* HOW TO COMPLETE THIS TASK *
Please copy exactly the lines that run from the start of the entries to the line containing "[529,211,570,226] equals ->", inclusive.

*** RECORDS FOR THE TASK ***

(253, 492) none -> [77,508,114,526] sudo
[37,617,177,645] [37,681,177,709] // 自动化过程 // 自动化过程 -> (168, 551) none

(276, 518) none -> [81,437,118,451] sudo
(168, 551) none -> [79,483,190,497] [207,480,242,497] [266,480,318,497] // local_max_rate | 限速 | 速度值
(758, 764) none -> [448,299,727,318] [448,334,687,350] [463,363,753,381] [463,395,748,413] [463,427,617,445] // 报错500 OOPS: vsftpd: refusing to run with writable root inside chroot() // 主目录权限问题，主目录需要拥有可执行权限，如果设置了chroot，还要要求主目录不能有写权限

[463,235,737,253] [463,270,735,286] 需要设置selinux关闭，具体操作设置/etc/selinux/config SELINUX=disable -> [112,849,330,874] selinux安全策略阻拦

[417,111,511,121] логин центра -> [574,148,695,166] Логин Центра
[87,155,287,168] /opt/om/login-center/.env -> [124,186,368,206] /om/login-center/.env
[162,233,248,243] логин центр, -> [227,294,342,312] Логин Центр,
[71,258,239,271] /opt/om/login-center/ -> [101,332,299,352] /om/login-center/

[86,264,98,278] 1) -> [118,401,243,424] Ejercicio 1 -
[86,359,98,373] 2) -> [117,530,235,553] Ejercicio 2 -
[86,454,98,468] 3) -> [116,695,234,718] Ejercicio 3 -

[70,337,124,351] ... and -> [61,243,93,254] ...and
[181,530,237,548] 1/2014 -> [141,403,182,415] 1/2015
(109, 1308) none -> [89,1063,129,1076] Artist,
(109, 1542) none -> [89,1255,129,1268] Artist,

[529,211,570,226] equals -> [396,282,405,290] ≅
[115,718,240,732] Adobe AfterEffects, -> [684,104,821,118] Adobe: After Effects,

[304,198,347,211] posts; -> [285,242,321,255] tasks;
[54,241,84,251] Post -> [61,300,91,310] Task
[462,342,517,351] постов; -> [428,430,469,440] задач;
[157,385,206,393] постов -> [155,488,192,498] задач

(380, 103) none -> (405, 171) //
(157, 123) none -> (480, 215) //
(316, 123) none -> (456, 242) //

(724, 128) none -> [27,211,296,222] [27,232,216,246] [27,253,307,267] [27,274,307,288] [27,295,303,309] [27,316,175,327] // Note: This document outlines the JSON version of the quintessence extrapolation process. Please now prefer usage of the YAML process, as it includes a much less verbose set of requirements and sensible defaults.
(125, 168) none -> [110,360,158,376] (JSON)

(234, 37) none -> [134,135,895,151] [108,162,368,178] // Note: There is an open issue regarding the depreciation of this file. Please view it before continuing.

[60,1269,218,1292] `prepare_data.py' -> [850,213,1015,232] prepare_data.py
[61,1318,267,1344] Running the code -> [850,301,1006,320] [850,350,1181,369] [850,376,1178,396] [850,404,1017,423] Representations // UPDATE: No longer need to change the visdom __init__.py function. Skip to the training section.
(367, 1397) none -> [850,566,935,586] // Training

*** End of RECORDS FOR THE TASK ***

* SOLUTION TO THIS TASK *
(253, 492) none -> [77,508,114,526] sudo
[37,617,177,645] [37,681,177,709] // 自动化过程 // 自动化过程 -> (168, 551) none

(276, 518) none -> [81,437,118,451] sudo
(168, 551) none -> [79,483,190,497] [207,480,242,497] [266,480,318,497] // local_max_rate | 限速 | 速度值
(758, 764) none -> [448,299,727,318] [448,334,687,350] [463,363,753,381] [463,395,748,413] [463,427,617,445] // 报错500 OOPS: vsftpd: refusing to run with writable root inside chroot() // 主目录权限问题，主目录需要拥有可执行权限，如果设置了chroot，还要要求主目录不能有写权限

[463,235,737,253] [463,270,735,286] 需要设置selinux关闭，具体操作设置/etc/selinux/config SELINUX=disable -> [112,849,330,874] selinux安全策略阻拦

[417,111,511,121] логин центра -> [574,148,695,166] Логин Центра
[87,155,287,168] /opt/om/login-center/.env -> [124,186,368,206] /om/login-center/.env
[162,233,248,243] логин центр, -> [227,294,342,312] Логин Центр,
[71,258,239,271] /opt/om/login-center/ -> [101,332,299,352] /om/login-center/

[86,264,98,278] 1) -> [118,401,243,424] Ejercicio 1 -
[86,359,98,373] 2) -> [117,530,235,553] Ejercicio 2 -
[86,454,98,468] 3) -> [116,695,234,718] Ejercicio 3 -

[70,337,124,351] ... and -> [61,243,93,254] ...and
[181,530,237,548] 1/2014 -> [141,403,182,415] 1/2015
(109, 1308) none -> [89,1063,129,1076] Artist,
(109, 1542) none -> [89,1255,129,1268] Artist,

[529,211,570,226] equals -> [396,282,405,290] ≅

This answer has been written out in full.